Again, “How the West Was Woman” proposes a wider, decidedly non-masculine, overdue idea of painting in and of the West. The exhibition draws (as it were) connections between a selected group of talented female practitioners who celebrate intuitive language, respond to their natural surroundings and histories, and explore the overlaps between control and loose gesture.

Edith Baumann Jazz Notes #47

Originally from Ames, Iowa, and based in Southern California for over 45 years, Edith Baumann interprets the abstracts patterns she observes in the natural world. In “Pattern Recognition No. 26” (2019), eight fuchsia rectangles streaked with black float horizontally above a dark surface. The composition reads as methodical, and yet no single element is perfectly controlled— Baumann allows the organic to interrupt her order. She describes “randomness and structure [as] two different things, happening at the same time, interconnected.”

A similar interaction between structure and intuition occurs in the work of Shawna Moore, who lives and works in Whitefish, Montana. Moore uses beeswax to make her encaustic-on-panel paintings. Sometimes, as in “Icelandic” (2018), geometric shapes define the compositions, while other paintings, like “Critical Mass” (2019), are monochromes. No matter how minimal, Moore’s process—involving layers of wax and pigment—always conveys a textured, earthy awareness of natural complexities.

James, courtesy Telluride Gallery.

Texture defines Kristin Beinner James’ monochromes. James, who works in Los Angeles, combines oil, acrylic and wax on unconventional substrates such as aluminum, meshes, jutes, or other textiles. An expanse of black pigment, in James’ hands, becomes a dense terrain that connotes sweltering asphalt and melted rubber; an expanse of pink can appear simultaneously plush and weathered, while an earthy brown merges and bleeds into neutrally-colored fabric. “The paintings,” says James, “present an other-side, a space of porous boundaries.”

The paintings of Krista Harris,  who is based in Southwest Colorado, feel at once wide-open and elusive, as if they are capturing a turbulence that can never fully be understood. In “Yes, Please,” a cloud of white floats above a sea of gesture, color, and sensual marks, offering a moment of opacity in a visual universe that is almost too open and active.

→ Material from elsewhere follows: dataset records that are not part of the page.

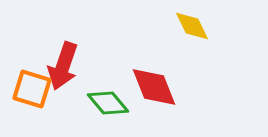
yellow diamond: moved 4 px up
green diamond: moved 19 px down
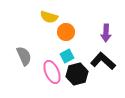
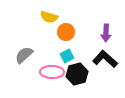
gray semicircle: moved 1 px up; rotated 108 degrees counterclockwise
black L-shape: moved 2 px right, 2 px up
pink ellipse: rotated 65 degrees counterclockwise
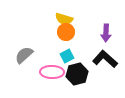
yellow semicircle: moved 15 px right, 2 px down
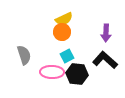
yellow semicircle: rotated 42 degrees counterclockwise
orange circle: moved 4 px left
gray semicircle: rotated 114 degrees clockwise
black L-shape: moved 1 px down
black hexagon: rotated 20 degrees clockwise
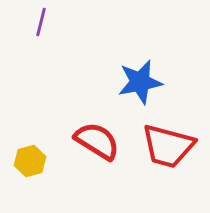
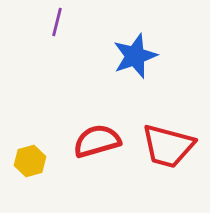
purple line: moved 16 px right
blue star: moved 5 px left, 26 px up; rotated 9 degrees counterclockwise
red semicircle: rotated 48 degrees counterclockwise
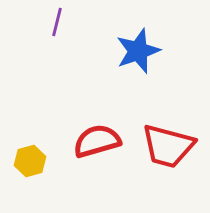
blue star: moved 3 px right, 5 px up
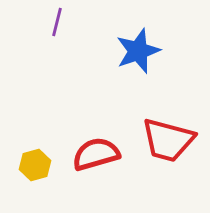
red semicircle: moved 1 px left, 13 px down
red trapezoid: moved 6 px up
yellow hexagon: moved 5 px right, 4 px down
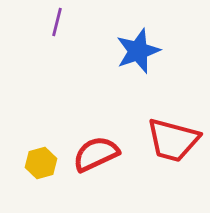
red trapezoid: moved 5 px right
red semicircle: rotated 9 degrees counterclockwise
yellow hexagon: moved 6 px right, 2 px up
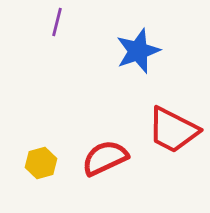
red trapezoid: moved 10 px up; rotated 12 degrees clockwise
red semicircle: moved 9 px right, 4 px down
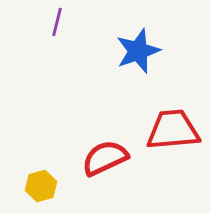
red trapezoid: rotated 148 degrees clockwise
yellow hexagon: moved 23 px down
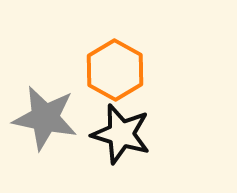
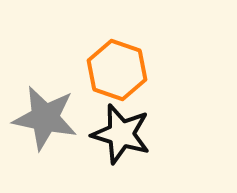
orange hexagon: moved 2 px right; rotated 10 degrees counterclockwise
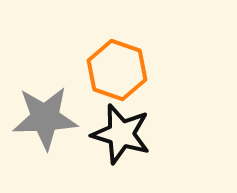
gray star: rotated 14 degrees counterclockwise
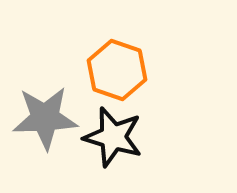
black star: moved 8 px left, 3 px down
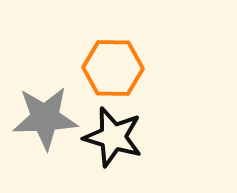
orange hexagon: moved 4 px left, 2 px up; rotated 18 degrees counterclockwise
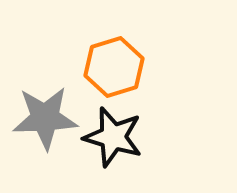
orange hexagon: moved 1 px right, 1 px up; rotated 18 degrees counterclockwise
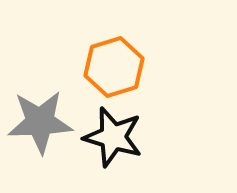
gray star: moved 5 px left, 4 px down
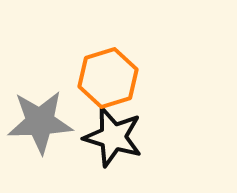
orange hexagon: moved 6 px left, 11 px down
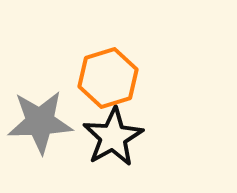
black star: rotated 26 degrees clockwise
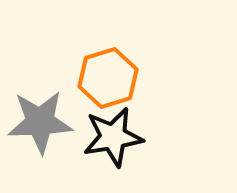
black star: rotated 20 degrees clockwise
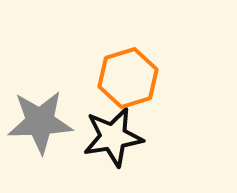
orange hexagon: moved 20 px right
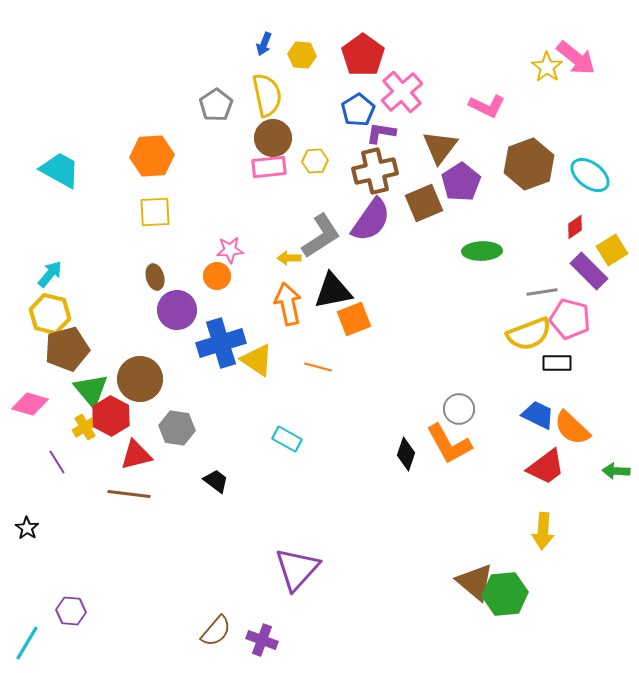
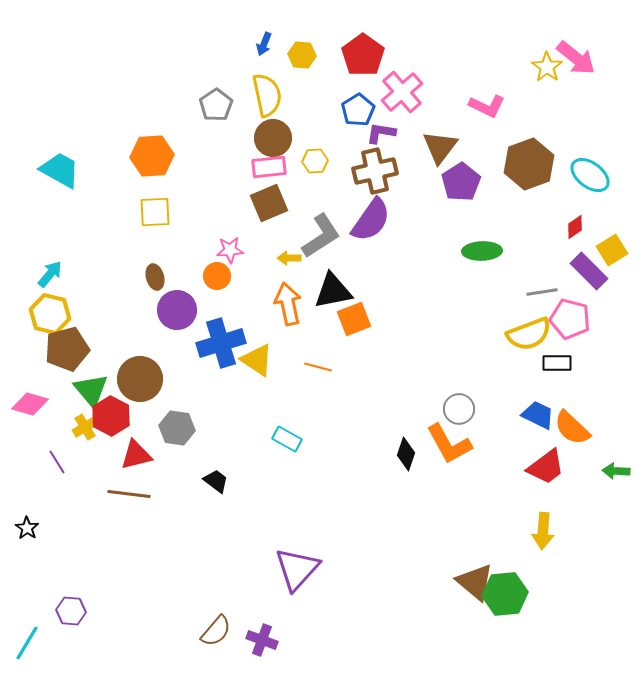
brown square at (424, 203): moved 155 px left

Harris, Once More With Feeling


Depth and delicacy coexist in Emmi Whitehorse’s paintings, ethereal, abstract landscapes in which the presence of the wind, moving through layers of color and mark-making, is almost palpable. She works in mixed-media, painting and drawing techniques that takeb together approximate the multi-textured natural world.

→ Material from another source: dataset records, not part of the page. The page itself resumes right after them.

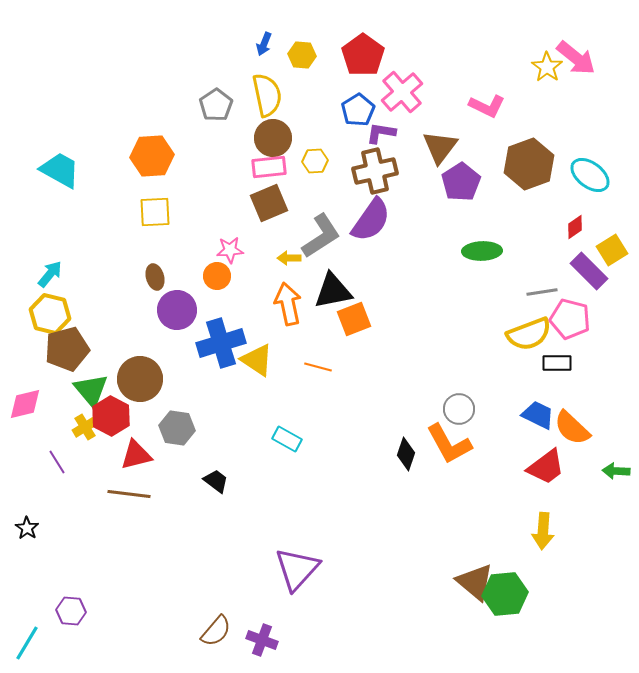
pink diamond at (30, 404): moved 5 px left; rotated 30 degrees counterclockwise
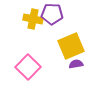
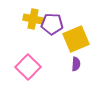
purple pentagon: moved 10 px down
yellow square: moved 5 px right, 7 px up
purple semicircle: rotated 104 degrees clockwise
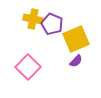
purple pentagon: rotated 20 degrees clockwise
purple semicircle: moved 3 px up; rotated 40 degrees clockwise
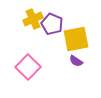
yellow cross: rotated 36 degrees counterclockwise
yellow square: rotated 12 degrees clockwise
purple semicircle: rotated 80 degrees clockwise
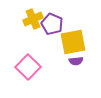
yellow square: moved 3 px left, 3 px down
purple semicircle: rotated 40 degrees counterclockwise
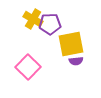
yellow cross: rotated 36 degrees counterclockwise
purple pentagon: moved 2 px left; rotated 25 degrees counterclockwise
yellow square: moved 2 px left, 2 px down
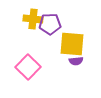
yellow cross: rotated 24 degrees counterclockwise
yellow square: moved 1 px right; rotated 16 degrees clockwise
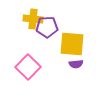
purple pentagon: moved 3 px left, 3 px down
purple semicircle: moved 3 px down
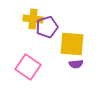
purple pentagon: rotated 15 degrees counterclockwise
pink square: rotated 10 degrees counterclockwise
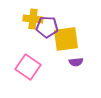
purple pentagon: rotated 20 degrees clockwise
yellow square: moved 6 px left, 5 px up; rotated 12 degrees counterclockwise
purple semicircle: moved 2 px up
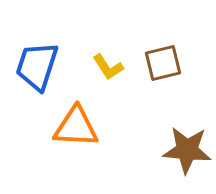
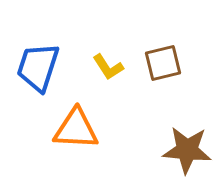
blue trapezoid: moved 1 px right, 1 px down
orange triangle: moved 2 px down
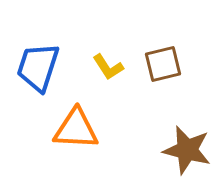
brown square: moved 1 px down
brown star: rotated 9 degrees clockwise
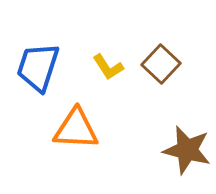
brown square: moved 2 px left; rotated 33 degrees counterclockwise
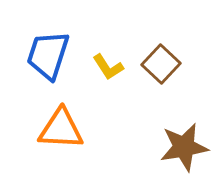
blue trapezoid: moved 10 px right, 12 px up
orange triangle: moved 15 px left
brown star: moved 3 px left, 3 px up; rotated 24 degrees counterclockwise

Whitehorse grew up in the Navajo Nation in Gallup, New Mexico, and now works in Santa Fe, where her history and surroundings inform her art-making. Critic Lucy Lippard argues that, as “consummate abstractions” that also offer “metaphysical views from the Navajo world,” Whitehorse’s images “offer to viewers ‘from both worlds’ a glimpse of what art can be.”

Whitehorse, Mer, #16


For Victoria Huckins, who works out of an avocado grove in northern San Diego, art is discovery, each painting the result of an imaginative process in which, Huckins says, “I react to what is happening naturally within the piece.” This series of reactions results in an often exuberant, culturally savvy universe on canvas. In “Jubilation No. 6,” for example, the language of expressionism coexists with that of graffiti, and expanses of opaque color overlap lighter, agile washes. The painting conjures a sunset over the Pacific and the side of an enthusiastically, densely tagged building.

Victoria Huckins Chinese New Year


Victoria Huckins Group of 12

Aware of painting’s charged and exclusionary history, the six women artists treat the medium as a tool for bridge-making and excavation. Painting, in the context of this shown at the Telluride Gallery, is far less about avant-garde achievement and individuality than about connectivity with past, present, future, and nature. Hard edges coexist with soft ones, just as the organic and arbitrary coexist with order and pattern. Painting means many things at once, its openness here a rejection of needless and often elitist art historical divisions and categories.

In their capable hands, n#MeToo becomes #WeToo.